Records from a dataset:
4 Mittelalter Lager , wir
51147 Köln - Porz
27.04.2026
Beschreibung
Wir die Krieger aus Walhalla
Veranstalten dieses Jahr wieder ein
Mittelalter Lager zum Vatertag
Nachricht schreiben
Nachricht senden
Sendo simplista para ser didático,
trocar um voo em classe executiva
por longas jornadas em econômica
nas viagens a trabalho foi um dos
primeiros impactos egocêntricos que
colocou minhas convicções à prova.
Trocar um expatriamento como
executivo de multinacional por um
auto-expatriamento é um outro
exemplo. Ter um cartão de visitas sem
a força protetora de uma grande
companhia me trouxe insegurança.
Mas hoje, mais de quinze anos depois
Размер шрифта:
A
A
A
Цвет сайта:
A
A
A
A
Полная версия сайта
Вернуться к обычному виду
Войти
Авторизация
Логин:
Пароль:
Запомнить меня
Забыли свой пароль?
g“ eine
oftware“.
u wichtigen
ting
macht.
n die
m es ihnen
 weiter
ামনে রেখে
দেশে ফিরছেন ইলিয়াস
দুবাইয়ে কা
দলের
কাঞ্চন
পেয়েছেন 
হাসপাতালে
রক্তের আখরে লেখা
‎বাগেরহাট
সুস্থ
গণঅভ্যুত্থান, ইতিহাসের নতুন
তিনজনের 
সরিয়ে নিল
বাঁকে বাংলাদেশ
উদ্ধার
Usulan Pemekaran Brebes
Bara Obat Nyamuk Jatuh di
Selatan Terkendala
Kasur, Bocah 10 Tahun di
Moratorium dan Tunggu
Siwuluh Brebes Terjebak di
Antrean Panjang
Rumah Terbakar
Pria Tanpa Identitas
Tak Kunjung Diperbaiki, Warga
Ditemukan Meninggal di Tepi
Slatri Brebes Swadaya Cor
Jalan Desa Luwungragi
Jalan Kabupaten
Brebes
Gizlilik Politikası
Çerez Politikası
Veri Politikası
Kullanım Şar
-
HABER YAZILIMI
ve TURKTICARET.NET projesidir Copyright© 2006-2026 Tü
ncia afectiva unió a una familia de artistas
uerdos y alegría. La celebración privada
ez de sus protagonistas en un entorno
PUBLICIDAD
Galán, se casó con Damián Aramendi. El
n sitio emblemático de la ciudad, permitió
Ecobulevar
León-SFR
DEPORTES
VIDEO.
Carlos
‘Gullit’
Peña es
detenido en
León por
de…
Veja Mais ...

- _What to do_
Copy out all of the data above line for line, changing nothing.

- _Solution below_
4 Mittelalter Lager , wir
51147 Köln - Porz
27.04.2026
Beschreibung
Wir die Krieger aus Walhalla
Veranstalten dieses Jahr wieder ein
Mittelalter Lager zum Vatertag
Nachricht schreiben
Nachricht senden
Sendo simplista para ser didático,
trocar um voo em classe executiva
por longas jornadas em econômica
nas viagens a trabalho foi um dos
primeiros impactos egocêntricos que
colocou minhas convicções à prova.
Trocar um expatriamento como
executivo de multinacional por um
auto-expatriamento é um outro
exemplo. Ter um cartão de visitas sem
a força protetora de uma grande
companhia me trouxe insegurança.
Mas hoje, mais de quinze anos depois
Размер шрифта:
A
A
A
Цвет сайта:
A
A
A
A
Полная версия сайта
Вернуться к обычному виду
Войти
Авторизация
Логин:
Пароль:
Запомнить меня
Забыли свой пароль?
g“ eine
oftware“.
u wichtigen
ting
macht.
n die
m es ihnen
 weiter
ামনে রেখে
দেশে ফিরছেন ইলিয়াস
দুবাইয়ে কা
দলের
কাঞ্চন
পেয়েছেন 
হাসপাতালে
রক্তের আখরে লেখা
‎বাগেরহাট
সুস্থ
গণঅভ্যুত্থান, ইতিহাসের নতুন
তিনজনের 
সরিয়ে নিল
বাঁকে বাংলাদেশ
উদ্ধার
Usulan Pemekaran Brebes
Bara Obat Nyamuk Jatuh di
Selatan Terkendala
Kasur, Bocah 10 Tahun di
Moratorium dan Tunggu
Siwuluh Brebes Terjebak di
Antrean Panjang
Rumah Terbakar
Pria Tanpa Identitas
Tak Kunjung Diperbaiki, Warga
Ditemukan Meninggal di Tepi
Slatri Brebes Swadaya Cor
Jalan Desa Luwungragi
Jalan Kabupaten
Brebes
Gizlilik Politikası
Çerez Politikası
Veri Politikası
Kullanım Şar
-
HABER YAZILIMI
ve TURKTICARET.NET projesidir Copyright© 2006-2026 Tü
ncia afectiva unió a una familia de artistas
uerdos y alegría. La celebración privada
ez de sus protagonistas en un entorno
PUBLICIDAD
Galán, se casó con Damián Aramendi. El
n sitio emblemático de la ciudad, permitió
Ecobulevar
León-SFR
DEPORTES
VIDEO.
Carlos
‘Gullit’
Peña es
detenido en
León por
de…
Veja Mais ...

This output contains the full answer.